• _TASK DIRECTIONS_: Retype the rows below, from their first line up to and including the line containing "Malgré vos infidelités". Leave out the pictures.

════

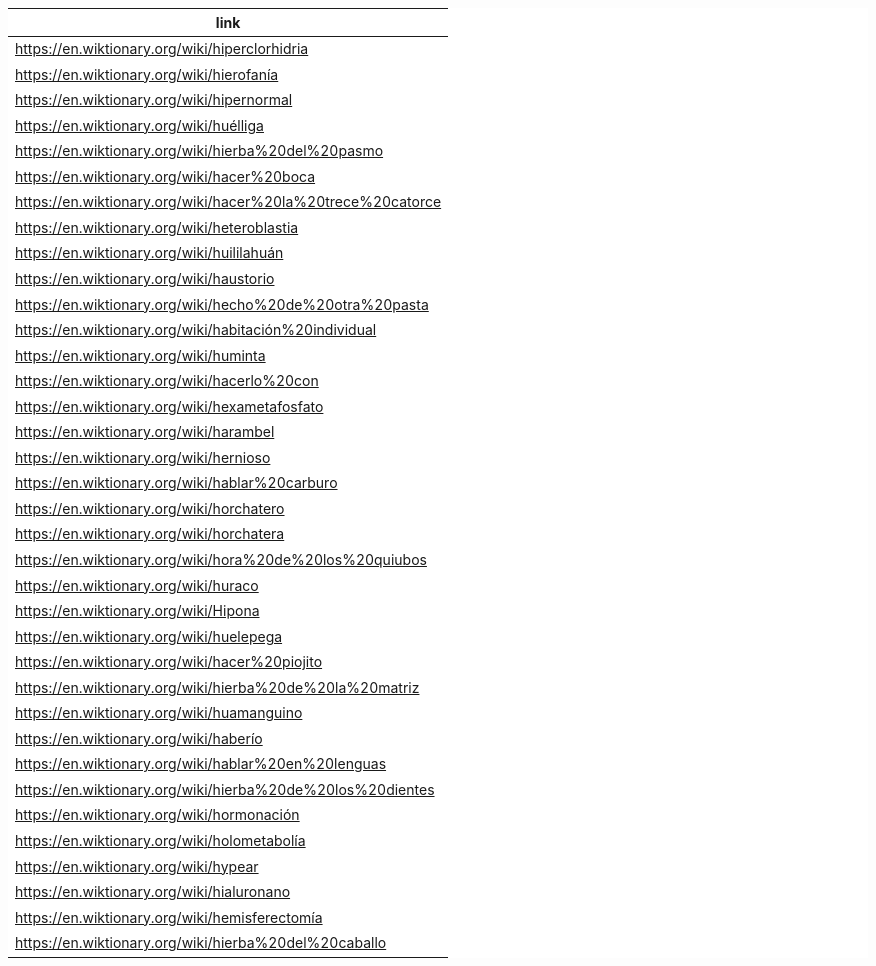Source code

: |link|
|----|
|https://en.wiktionary.org/wiki/hiperclorhidria|
|https://en.wiktionary.org/wiki/hierofanía|
|https://en.wiktionary.org/wiki/hipernormal|
|https://en.wiktionary.org/wiki/huélliga|
|https://en.wiktionary.org/wiki/hierba%20del%20pasmo|
|https://en.wiktionary.org/wiki/hacer%20boca|
|https://en.wiktionary.org/wiki/hacer%20la%20trece%20catorce|
|https://en.wiktionary.org/wiki/heteroblastia|
|https://en.wiktionary.org/wiki/huililahuán|
|https://en.wiktionary.org/wiki/haustorio|
|https://en.wiktionary.org/wiki/hecho%20de%20otra%20pasta|
|https://en.wiktionary.org/wiki/habitación%20individual|
|https://en.wiktionary.org/wiki/huminta|
|https://en.wiktionary.org/wiki/hacerlo%20con|
|https://en.wiktionary.org/wiki/hexametafosfato|
|https://en.wiktionary.org/wiki/harambel|
|https://en.wiktionary.org/wiki/hernioso|
|https://en.wiktionary.org/wiki/hablar%20carburo|
|https://en.wiktionary.org/wiki/horchatero|
|https://en.wiktionary.org/wiki/horchatera|
|https://en.wiktionary.org/wiki/hora%20de%20los%20quiubos|
|https://en.wiktionary.org/wiki/huraco|
|https://en.wiktionary.org/wiki/Hipona|
|https://en.wiktionary.org/wiki/huelepega|
|https://en.wiktionary.org/wiki/hacer%20piojito|
|https://en.wiktionary.org/wiki/hierba%20de%20la%20matriz|
|https://en.wiktionary.org/wiki/huamanguino|
|https://en.wiktionary.org/wiki/haberío|
|https://en.wiktionary.org/wiki/hablar%20en%20lenguas|
|https://en.wiktionary.org/wiki/hierba%20de%20los%20dientes|
|https://en.wiktionary.org/wiki/hormonación|
|https://en.wiktionary.org/wiki/holometabolía|
|https://en.wiktionary.org/wiki/hypear|
|https://en.wiktionary.org/wiki/hialuronano|
|https://en.wiktionary.org/wiki/hemisferectomía|
|https://en.wiktionary.org/wiki/hierba%20del%20caballo|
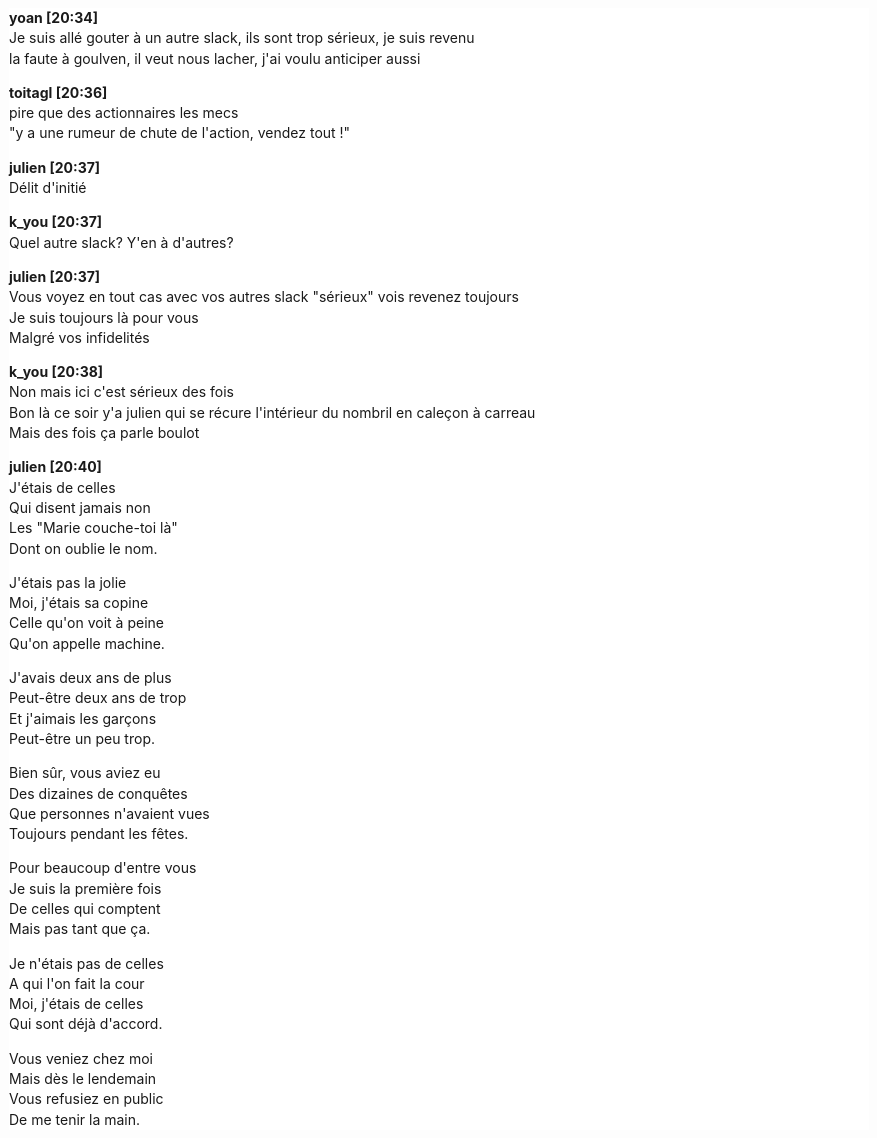 **yoan [20:34]**  
Je suis allé gouter à un autre slack, ils sont trop sérieux, je suis revenu  
la faute à goulven, il veut nous lacher, j'ai voulu anticiper aussi  

**toitagl [20:36]**  
pire que des actionnaires les mecs  
"y a une rumeur de chute de l'action, vendez tout !"  

**julien [20:37]**  
Délit d'initié  

**k_you [20:37]**  
Quel autre slack? Y'en à d'autres?  

**julien [20:37]**  
Vous voyez en tout cas avec vos autres slack "sérieux" vois revenez toujours  
Je suis toujours là pour vous  
Malgré vos infidelités  

**k_you [20:38]**  
Non mais ici c'est sérieux des fois  
Bon là ce soir y'a julien qui se récure l'intérieur du nombril en caleçon à carreau  
Mais des fois ça parle boulot  

**julien [20:40]**  
J'étais de celles  
Qui disent jamais non  
Les "Marie couche-toi là"  
Dont on oublie le nom.  
  
J'étais pas la jolie  
Moi, j'étais sa copine  
Celle qu'on voit à peine  
Qu'on appelle machine.  
  
J'avais deux ans de plus  
Peut-être deux ans de trop  
Et j'aimais les garçons  
Peut-être un peu trop.  
  
Bien sûr, vous aviez eu  
Des dizaines de conquêtes  
Que personnes n'avaient vues  
Toujours pendant les fêtes.  
  
Pour beaucoup d'entre vous  
Je suis la première fois  
De celles qui comptent  
Mais pas tant que ça.  
  
Je n'étais pas de celles  
A qui l'on fait la cour  
Moi, j'étais de celles  
Qui sont déjà d'accord.  
  
Vous veniez chez moi  
Mais dès le lendemain  
Vous refusiez en public  
De me tenir la main.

════

• _SOLUTION BELOW_:
Source code

: |link|
|----|
|https://en.wiktionary.org/wiki/hiperclorhidria|
|https://en.wiktionary.org/wiki/hierofanía|
|https://en.wiktionary.org/wiki/hipernormal|
|https://en.wiktionary.org/wiki/huélliga|
|https://en.wiktionary.org/wiki/hierba%20del%20pasmo|
|https://en.wiktionary.org/wiki/hacer%20boca|
|https://en.wiktionary.org/wiki/hacer%20la%20trece%20catorce|
|https://en.wiktionary.org/wiki/heteroblastia|
|https://en.wiktionary.org/wiki/huililahuán|
|https://en.wiktionary.org/wiki/haustorio|
|https://en.wiktionary.org/wiki/hecho%20de%20otra%20pasta|
|https://en.wiktionary.org/wiki/habitación%20individual|
|https://en.wiktionary.org/wiki/huminta|
|https://en.wiktionary.org/wiki/hacerlo%20con|
|https://en.wiktionary.org/wiki/hexametafosfato|
|https://en.wiktionary.org/wiki/harambel|
|https://en.wiktionary.org/wiki/hernioso|
|https://en.wiktionary.org/wiki/hablar%20carburo|
|https://en.wiktionary.org/wiki/horchatero|
|https://en.wiktionary.org/wiki/horchatera|
|https://en.wiktionary.org/wiki/hora%20de%20los%20quiubos|
|https://en.wiktionary.org/wiki/huraco|
|https://en.wiktionary.org/wiki/Hipona|
|https://en.wiktionary.org/wiki/huelepega|
|https://en.wiktionary.org/wiki/hacer%20piojito|
|https://en.wiktionary.org/wiki/hierba%20de%20la%20matriz|
|https://en.wiktionary.org/wiki/huamanguino|
|https://en.wiktionary.org/wiki/haberío|
|https://en.wiktionary.org/wiki/hablar%20en%20lenguas|
|https://en.wiktionary.org/wiki/hierba%20de%20los%20dientes|
|https://en.wiktionary.org/wiki/hormonación|
|https://en.wiktionary.org/wiki/holometabolía|
|https://en.wiktionary.org/wiki/hypear|
|https://en.wiktionary.org/wiki/hialuronano|
|https://en.wiktionary.org/wiki/hemisferectomía|
|https://en.wiktionary.org/wiki/hierba%20del%20caballo|
 **yoan [20:34]**  
Je suis allé gouter à un autre slack, ils sont trop sérieux, je suis revenu  
la faute à goulven, il veut nous lacher, j'ai voulu anticiper aussi  

**toitagl [20:36]**  
pire que des actionnaires les mecs  
"y a une rumeur de chute de l'action, vendez tout !"  

**julien [20:37]**  
Délit d'initié  

**k_you [20:37]**  
Quel autre slack? Y'en à d'autres?  

**julien [20:37]**  
Vous voyez en tout cas avec vos autres slack "sérieux" vois revenez toujours  
Je suis toujours là pour vous  
Malgré vos infidelités  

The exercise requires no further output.